Lucas Mearian | Aug. 4, 2015
Supplying all the America's power with solar requires a relatively small amount of real estate.

Almost all the rest of power in the U.S. is generated from renewable sources, such as hydroelectric (6%), wind turbines (4.4%), biomass (1.7%) and geothermal (0.4%).

Remarkably, providing for all of the power needs in the U.S. would require a relatively small amount of real estate. According to a 2008 analysis by the National Renewable Energy Laboratory, supplying those needs with photovoltaic solar energy would require that roughly 0.6% of the country's land area be covered by solar panels -- about 1,948 square feet per person.

New installations of solar power capacity are already growing at consistently high double-digit rates. So far this year, solar installations surpassed those of wind and coal for the second year in a row, accounting for 32% of all new electrical capacity, according to a report released earlier this year by GTM and the SEIA.

"Hillary Clinton's 33% installation target is double [considering] what the government is currently forecasting," said Raj Prabhu, CEO of Mercom Capital Group, a clean energy research firm.

Clinton's target of 140GW of total capacity can be reached if the U.S. solar market grows at an annual rate of 32% from 2017-2020. That's roughly on par with the 36% annual growth rate GTM projected from 2013-2016.

"In other words, the market just needs to keep growing at the same rate for another four years," Kann stated. "But that won't happen under business-as-usual conditions, hence the big difference between our 2020 forecast and Clinton's goal."
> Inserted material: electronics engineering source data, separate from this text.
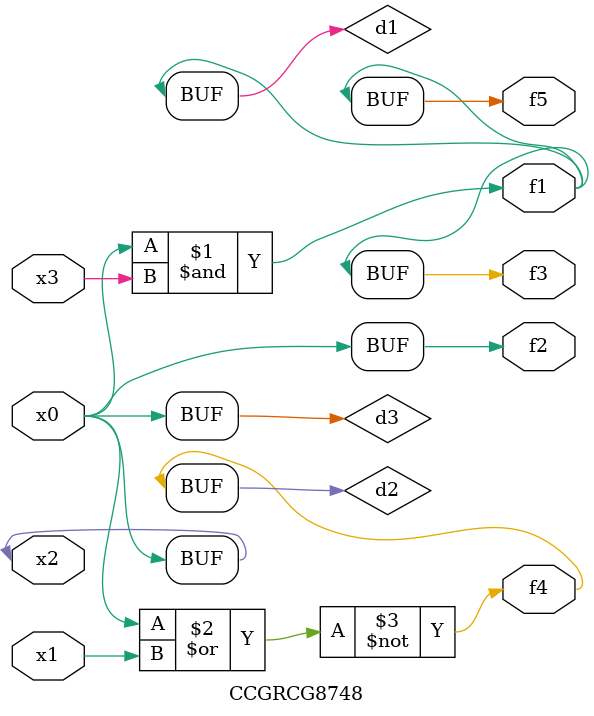
<source format=v>
module CCGRCG8748(
	input x0, x1, x2, x3,
	output f1, f2, f3, f4, f5
);

	wire d1, d2, d3;

	and (d1, x2, x3);
	nor (d2, x0, x1);
	buf (d3, x0, x2);
	assign f1 = d1;
	assign f2 = d3;
	assign f3 = d1;
	assign f4 = d2;
	assign f5 = d1;
endmodule

</source>
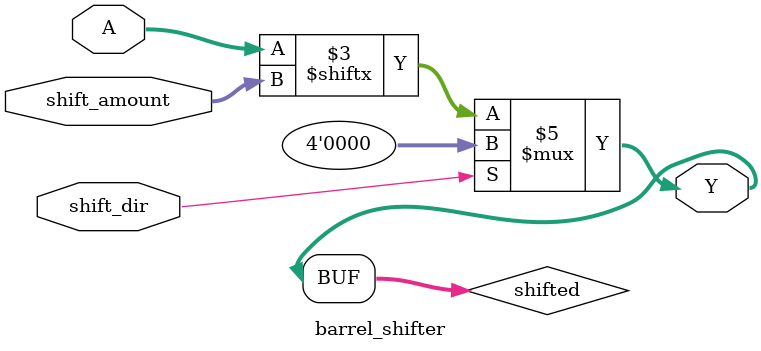
<source format=v>
module barrel_shifter (
    input [3:0] A,
    input [1:0] shift_amount,
    input shift_dir,
    output [3:0] Y
);

    reg [3:0] shifted;

    always @(*) begin
        if (shift_dir) // left shift
            shifted = {A[shift_amount[1:0]-1:0], 4'b0};
        else // right shift
            shifted = {4'b0, A[3:shift_amount]};
    end

    assign Y = shifted;

endmodule
</source>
With no changes to the nation's policies, solar capacity would only grow to about 70GW by 2020, according to GTM Research. That's because under current policies, tax incentives and other growth programs are set to expire next year.

For example, the federal government's solar investment tax credit (ITC), which offers a 30% tax credit for residential and business installations, will run out next year and drop to a more permanent 10%.

The main catalyst of growth in solar installations in the U.S. has been the 30% ITC, Prabhu said. Forecasts indicate a decline in the solar growth rate in 2017 "assuming there are no miracles to save the ITC from expiration."

"Looking at the current scenario, a 700% forecasted growth by 2020 looks overly aggressive," Prabhu said of Clinton's plan.

Considering the current expiration of the ITC, Kann also characterized Clinton's goal as a "highly aggressive goal" and one that would require a new set of policy drivers and incentives, especially considering she wouldn't take office until 2017.

Another challenge Clinton would have as president would be her limited influence over local utility markets and how utilities companies treat their solar customers.

Currently, residential solar is economically viable due to net metering policies, which force utilities to buy back any excess power generated by rooftop solar installations.